Difficult weekend
Well, the end of the long weekend has finally arrived. I just finished some homework and am trying to decide if I am sleepy enough to go to bed.
Friday night Tim and I got into a huge fight. I guess the biggest one we've ever been in. I won't rehash all the bitter details, but it was really ugly. At one point, I honestly thought there was no way we could recover from it. Things we said and revealed that have made me doubt my entire life. I feel like I have been living in an illusion...or delusion as it were. Our differences about our kids are becoming so huge.....I'm not sure where to begin to bridge the gap.
I love my husband. I have spent many unhappy years before him and knew from the first moment we were together that he was the right man for me. I still believe that. But now I wonder, am I right for him? It seems he's been very unhappy with me in a lot of ways. But, he's kept it all to himself...I had no idea. How can I try to improve or understand when I am kept in the dark?
We had the kids all weekend, but they went to their other parents Monday afternoon. Hubby and I had a nice afternoon and evening...cooking on the grill, playing with our puppies, went on a short drive. The weather has been spectacular, so we just had to get out of the house for a little while. But, I can't help but feel there is the gulf between us now. I have to second guess everything and I'm feeling doubts where there have never been any. It figures too, the past year I have finally gotten my self confidence to a respectable level. Now it is shattered. Again. I spent the first 31 years of my life feeling inadequate and inferior...so it is nothing new.
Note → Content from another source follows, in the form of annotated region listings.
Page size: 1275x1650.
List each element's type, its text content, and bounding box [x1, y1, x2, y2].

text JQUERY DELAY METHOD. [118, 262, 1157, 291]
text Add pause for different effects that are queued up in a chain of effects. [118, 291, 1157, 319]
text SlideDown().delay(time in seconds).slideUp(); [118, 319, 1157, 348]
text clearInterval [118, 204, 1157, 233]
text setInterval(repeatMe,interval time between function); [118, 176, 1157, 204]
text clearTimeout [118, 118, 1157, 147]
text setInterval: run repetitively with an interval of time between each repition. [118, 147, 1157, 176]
Overall, we really are happy. We get along great and have a lot of fun. I can honestly say my husband is my very best friend. Our 2 issues are money and the kids. I have a son he has a hard time with and he has a son I have a hard time with. We are both very defensive over our own kids (naturally) so we never seem to get anywhere in a discussion. As far as money goes...well, I'm not good with money. I don't spend a lot, but we always seem to be behind on bills. ALWAYS. Hubby likes everything to be paid right on time. Well, who doesn't? I would love for every bill to be sent out a week before it is due. It just doesn't seem to ever be able to happen that way. There is ALWAYS something. And because he gets so bent out of shape about it, I hide the problems. If I bounce a check, I don't tell him. If a bill is behind, I don't tell him. If we get a disconnection notice, I don't tell him. Great, huh? But, needless to say, the one day in two weeks he checks the mail; there is something negative in there. It never comes on days I check the mail. No, that would be too easy. I guess after 4 years I should have learned my lesson. I just keep thinking we are going to get caught up and there won't be anything left to hide. Wishful thinking on my part it seems.
Anyhow...I've gone on and on enough. I am going to use these next couple of days to try to figure out where to go from here. I am starting a new job next Wednesday so I have a week of down time. No matter what, leaving isn't an option. I am committed to this marriage for life. So, we have to find a way to communicate better and work through these issues with our kids.
2 Comments:
Kids & money are always the issues.
I support your decision to work at your marriage. Marriage IS work. Maybe you could get a Counselor to help you out? gain a fresh perspective.
Bruinz
Every marriage has it's peaks and valleys. It is the low times that make the high point with a view so sweet. Hang in there, girl. I have no doubt that you and your husband love each other very much. Trust in each other, and our Father, and things will work out in time.